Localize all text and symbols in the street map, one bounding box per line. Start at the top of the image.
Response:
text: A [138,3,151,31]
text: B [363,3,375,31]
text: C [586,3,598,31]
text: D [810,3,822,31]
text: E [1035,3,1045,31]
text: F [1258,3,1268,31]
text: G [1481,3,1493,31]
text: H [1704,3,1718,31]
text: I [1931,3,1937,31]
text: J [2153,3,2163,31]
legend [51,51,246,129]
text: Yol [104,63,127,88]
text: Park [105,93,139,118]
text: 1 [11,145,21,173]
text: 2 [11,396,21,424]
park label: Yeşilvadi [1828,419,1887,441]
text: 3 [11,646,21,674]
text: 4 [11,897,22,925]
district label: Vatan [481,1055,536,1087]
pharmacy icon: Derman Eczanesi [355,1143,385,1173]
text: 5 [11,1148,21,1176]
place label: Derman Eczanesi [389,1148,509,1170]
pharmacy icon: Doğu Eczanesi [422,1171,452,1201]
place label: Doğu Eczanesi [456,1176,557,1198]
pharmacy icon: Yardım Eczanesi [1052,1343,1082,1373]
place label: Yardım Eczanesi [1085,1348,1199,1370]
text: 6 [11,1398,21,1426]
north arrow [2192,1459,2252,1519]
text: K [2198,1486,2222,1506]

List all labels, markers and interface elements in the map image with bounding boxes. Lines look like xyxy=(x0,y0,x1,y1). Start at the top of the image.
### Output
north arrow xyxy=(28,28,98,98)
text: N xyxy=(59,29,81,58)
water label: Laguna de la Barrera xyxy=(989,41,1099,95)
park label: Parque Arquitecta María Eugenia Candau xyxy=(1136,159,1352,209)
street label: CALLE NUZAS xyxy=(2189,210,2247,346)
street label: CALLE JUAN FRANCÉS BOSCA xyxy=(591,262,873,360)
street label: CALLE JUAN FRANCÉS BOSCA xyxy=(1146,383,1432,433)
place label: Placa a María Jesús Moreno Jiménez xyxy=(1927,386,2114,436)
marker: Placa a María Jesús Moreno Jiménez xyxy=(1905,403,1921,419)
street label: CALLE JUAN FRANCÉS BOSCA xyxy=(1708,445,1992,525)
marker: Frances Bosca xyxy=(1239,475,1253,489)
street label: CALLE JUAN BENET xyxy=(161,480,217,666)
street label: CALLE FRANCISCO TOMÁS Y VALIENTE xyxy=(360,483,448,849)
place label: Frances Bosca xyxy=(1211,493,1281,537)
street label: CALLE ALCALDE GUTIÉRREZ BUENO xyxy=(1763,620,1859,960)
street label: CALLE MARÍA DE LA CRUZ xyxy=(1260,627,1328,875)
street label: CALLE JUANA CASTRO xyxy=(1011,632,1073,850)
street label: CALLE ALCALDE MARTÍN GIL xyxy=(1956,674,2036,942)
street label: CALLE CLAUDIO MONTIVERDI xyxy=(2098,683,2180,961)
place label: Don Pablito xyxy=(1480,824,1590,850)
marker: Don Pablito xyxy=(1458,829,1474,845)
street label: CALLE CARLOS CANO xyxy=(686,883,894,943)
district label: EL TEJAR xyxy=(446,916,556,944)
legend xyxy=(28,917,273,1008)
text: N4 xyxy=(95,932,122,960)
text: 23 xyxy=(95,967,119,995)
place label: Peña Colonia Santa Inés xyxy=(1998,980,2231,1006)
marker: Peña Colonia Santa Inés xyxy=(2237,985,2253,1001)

- WHAT THIS TASK INVOLVES: If a line falls between the first line of the entries and the line containing "List all labels, markers", or is one of those two, restate it word for word; leave all other lines out.

- YOUR SOLUTION:
Localize all text and symbols in the street map, one bounding box per line. Start at the top of the image.
Response:
text: A [138,3,151,31]
text: B [363,3,375,31]
text: C [586,3,598,31]
text: D [810,3,822,31]
text: E [1035,3,1045,31]
text: F [1258,3,1268,31]
text: G [1481,3,1493,31]
text: H [1704,3,1718,31]
text: I [1931,3,1937,31]
text: J [2153,3,2163,31]
legend [51,51,246,129]
text: Yol [104,63,127,88]
text: Park [105,93,139,118]
text: 1 [11,145,21,173]
text: 2 [11,396,21,424]
park label: Yeşilvadi [1828,419,1887,441]
text: 3 [11,646,21,674]
text: 4 [11,897,22,925]
district label: Vatan [481,1055,536,1087]
pharmacy icon: Derman Eczanesi [355,1143,385,1173]
text: 5 [11,1148,21,1176]
place label: Derman Eczanesi [389,1148,509,1170]
pharmacy icon: Doğu Eczanesi [422,1171,452,1201]
place label: Doğu Eczanesi [456,1176,557,1198]
pharmacy icon: Yardım Eczanesi [1052,1343,1082,1373]
place label: Yardım Eczanesi [1085,1348,1199,1370]
text: 6 [11,1398,21,1426]
north arrow [2192,1459,2252,1519]
text: K [2198,1486,2222,1506]

List all labels, markers and interface elements in the map image with bounding boxes. Lines look like xyxy=(x0,y0,x1,y1). Start at the top of the image.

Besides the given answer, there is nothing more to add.